Equity
Ten years ago when I was last in Catalonia, Spain was in the midst of a housing bubble. In a media interview at the time, I objected to the term bubble. Burst bubbles don’t reinflate. Value cycles through expansion, contraction, recession and recovery. Both in Spain and the US, everyone generally ignored this basic economic principle and made decisions based on the fallacy that property value always goes up. Once the “bubble burst” housing markets in Spain and the US froze.
At the 68th FIABCI World Congress last month in Andorra, Juan Velayos the CEO of Neinor Homes gave an excellent report on how his company virtually restarted the Spanish housing market. And again the answer was simple – equity. Markets and household collapse when they are overleveraged. To use an overused phrase, “you need skin in the game”. Yet right now some guy on the radio is telling me I’d be a sucker to put 20% down. He will give me a mortgage for 5% down.

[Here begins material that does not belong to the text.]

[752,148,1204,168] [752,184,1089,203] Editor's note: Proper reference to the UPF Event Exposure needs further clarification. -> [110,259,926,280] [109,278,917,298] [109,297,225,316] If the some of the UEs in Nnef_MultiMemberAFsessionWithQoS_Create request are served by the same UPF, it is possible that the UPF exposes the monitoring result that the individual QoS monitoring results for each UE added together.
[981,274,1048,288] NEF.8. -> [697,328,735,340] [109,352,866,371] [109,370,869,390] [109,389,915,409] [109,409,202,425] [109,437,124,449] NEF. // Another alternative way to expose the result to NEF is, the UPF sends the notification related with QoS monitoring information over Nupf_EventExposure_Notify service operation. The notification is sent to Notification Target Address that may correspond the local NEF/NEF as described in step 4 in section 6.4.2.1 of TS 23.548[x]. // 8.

Aside from these basic economic truths however, Mr. Velayos provided keen insight into the structural problems of housing markets worldwide. Housing markets are not institutionalized, housing markets are not industrialized and housing developers ignore their customers. One of the most important drivers of both personal and national wealth remains largely a mom and pop shop.
Even in the developed world, housing markets lack formality and structure. Lessons learned from one developer to another, from one city to another, from one form of finance to another are not passed on and distributed and tested through a system. Neinor Homes was successful by applying the principles of institutionalization to housing markets including transparency, risk rating and strict adherence to policy.

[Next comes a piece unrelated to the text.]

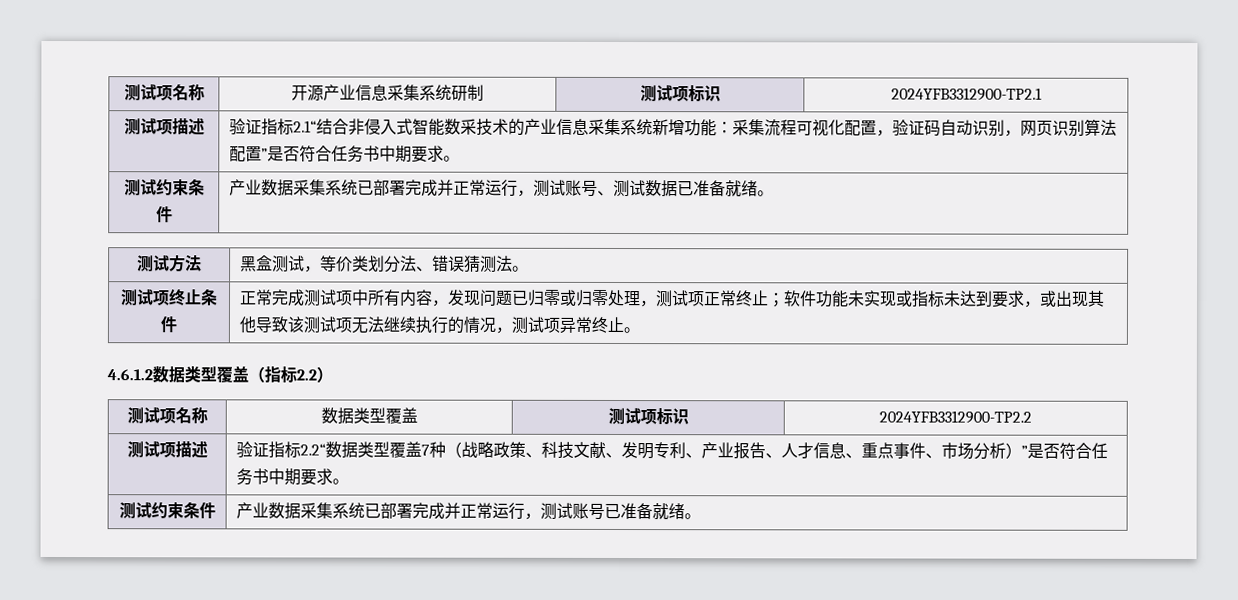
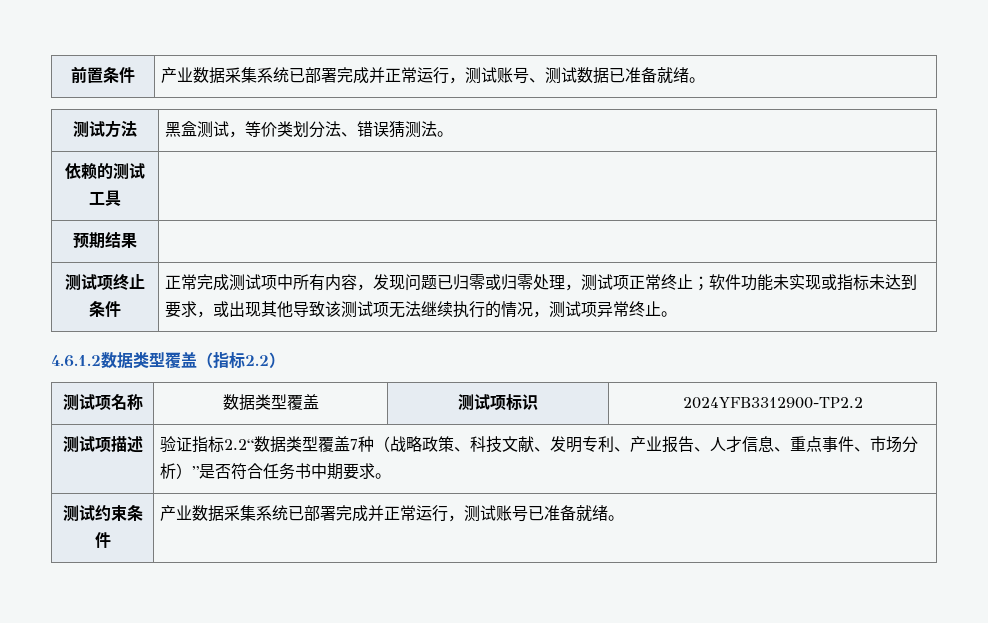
[123,84,205,102] [291,84,484,102] [639,85,721,103] [890,87,1042,101] [123,118,205,136] [228,118,1117,137] [228,145,460,163] [123,179,189,196] 测试项名称 | 开源产业信息采集系统研制 | 测试项标识 | 2024YFB3312900-TP2.1 // 测试项描述 | 验证指标2.1“结合非侵入式智能数采技术的产业信息采集系统新增功能：采集流程可视化配置，验证码自动识别，网页识别算法配置”是否符合任务书中期要求。 // 测试约束 -> [71,66,103,84] 前置
(529, 268) none -> [65,163,145,180] [89,190,121,206] [73,232,137,249] // 依赖的测试工具 | // 预期结果 |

With an acute worldwide housing shortage, home building continues to be more craft than industry. Tons and tons of debris are created tearing down old structures and creating new ones. With all the technical advances in most every other industry, the housing industry touts the ability to turn on your lights remotely as innovation while continuing to inefficiently build the same boxes that have been built for centuries.
Finally most builders don’t care what you want to buy. They build what is most profitable. Customers are so used to this lack of client focus that they are happy to spend their time comparing one indistinguishable box to another. Now is the time for equity in housing markets, both equity in capital and equity in opportunity.